Start of Excerpted text
Meeting notes: 2009-12-14 -- Binary, Serialize, Linux kernel modules, args, random, Motivik

18 views
Skip to first unread message

Igal Koshevoy

unread,
Dec 15, 2009, 2:22:48 PM12/15/09
to pdxfunc
We had a great meeting with many excellent talks and a turnout of nearly 30 people. Thanks to all that participated!


FORMATS

Most of the night's talks were 10-20 minutes long and this worked very well. While we're still interested in long talks, these short talks are nice because they offer lots of content on many topics and give a chance for more presenters to participate.


VENUES

We've had some logistics issues again that came up at the last minute, including nearly losing access to the venue (which Reid Beels saved us from), not having a projector (which Bart Massey saved us from), seem to have run out of chairs, etc.  Given these issues, I intend to explore alternative venues and would be grateful if you can send me personal email with leads from organizations that'd be interesting in hosting user group meetings for us and possibly others -- I've had offers from Galois and Reductive Labs for long-term and PSU for short-term.
End of Excerpted text
Start of Data
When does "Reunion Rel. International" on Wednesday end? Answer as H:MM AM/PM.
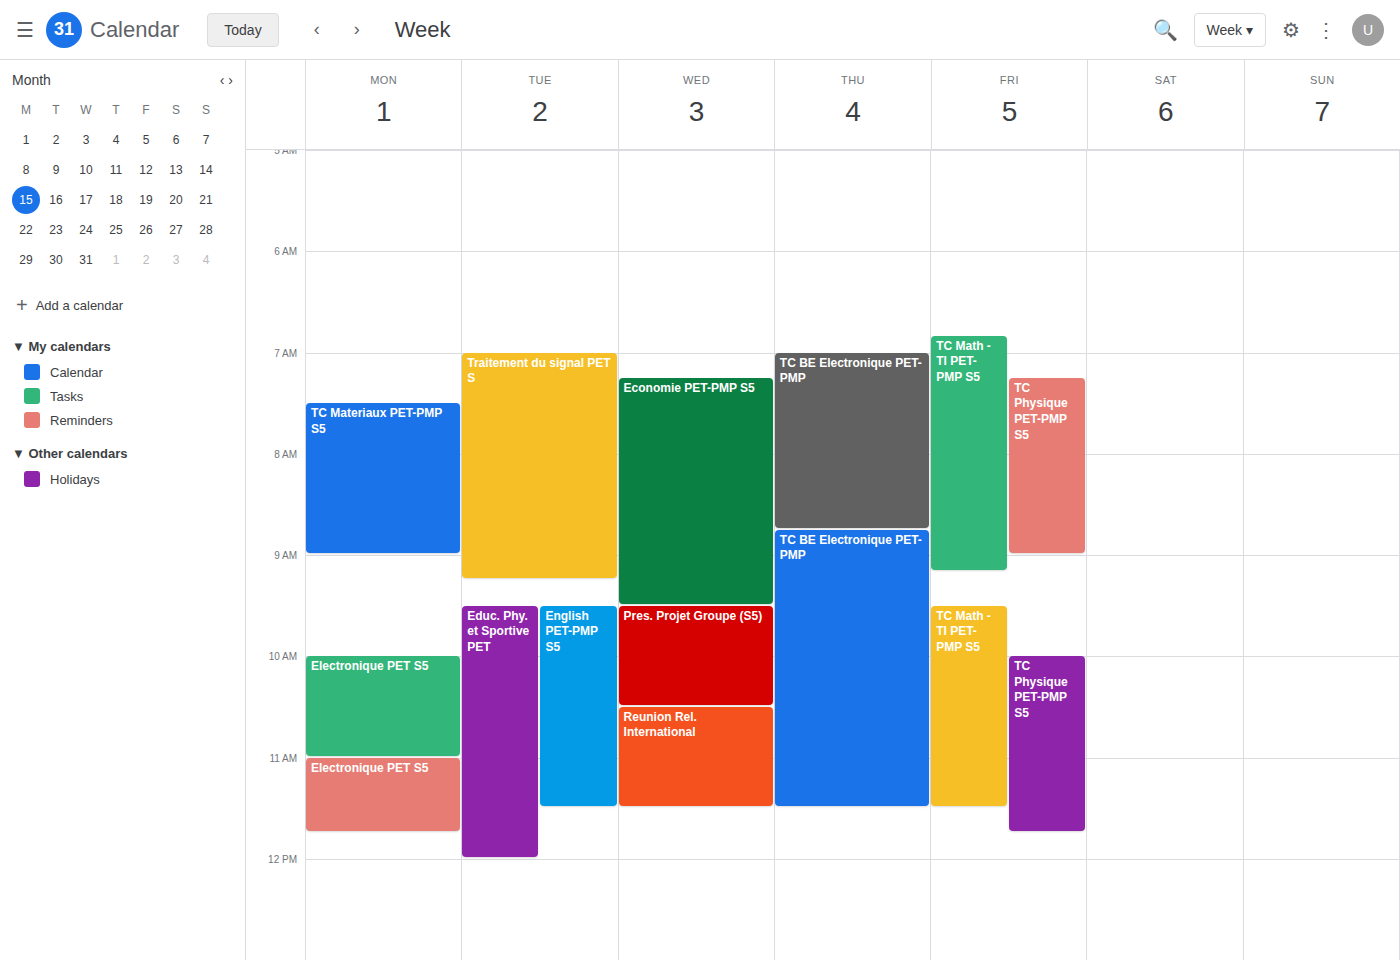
End of Data
* [Tasks and exercises]:
• a. Summarize the meeting notes in two sentences.
• b. Extend the meeting notes with new text that begins after their last sentence.

* [Results]:
• a. The meeting drew nearly 30 people, and most talks ran 10 to 20 minutes, a format that worked well because it covered many topics and let more presenters take part. After last-minute problems with the venue, a projector, and chairs, Igal Koshevoy plans to look into other venues and asks for leads by personal email.

• b.
PRESENTATIONS

We had the following presentations:
  • "Data.Binary" by Don Stewart
  • "cereal: Data.Serialize" by Trevor Elliot
  • "Linux Kernel Modules in Haskell" by Thomas DuBuisson
  • "Command line argument parsing" by Bart Massey
  • "Control.Monad.Random" by Julian Blake Kongslie
  • "System.Random.Mersenne" by Don Stewart
  • "Mersenne.Random.Pure64" by Don Stewart
  • "Motivik, music signal processing" by Jeremy Voorhis

My detailed notes on the presentations -- please post any additions or corrections:

1. "Data.Binary" by Don Stewart
  • Don presented the Data.Binary serialization system that he co-wrote and maintains at http://hackage.haskell.org/package/binary
  • Wanted a  fast mechanism to convert Haskell data to bytes and back, such as for marshalling data across the network, to disk, distributed systems, etc.
  • Had to choose which features and their associated design constraints, e.g., lazy, fast, flexible, etc.
  • "The Bits Between The Lambdas" by Wallace and Runciman describes a Haskell API for treating storage media as arbitrary-length lazy streams. Full text available for ACM members at: http://portal.acm.org/citation.cfm?id=286872
  • The Wallace and Runciman paper provided the basis of Haskell's NewBinary package that's been used for many years. However, it had issues: it was strict, slow (100x slower than the Binary package), complicated (used different disk and other bindings), and impure.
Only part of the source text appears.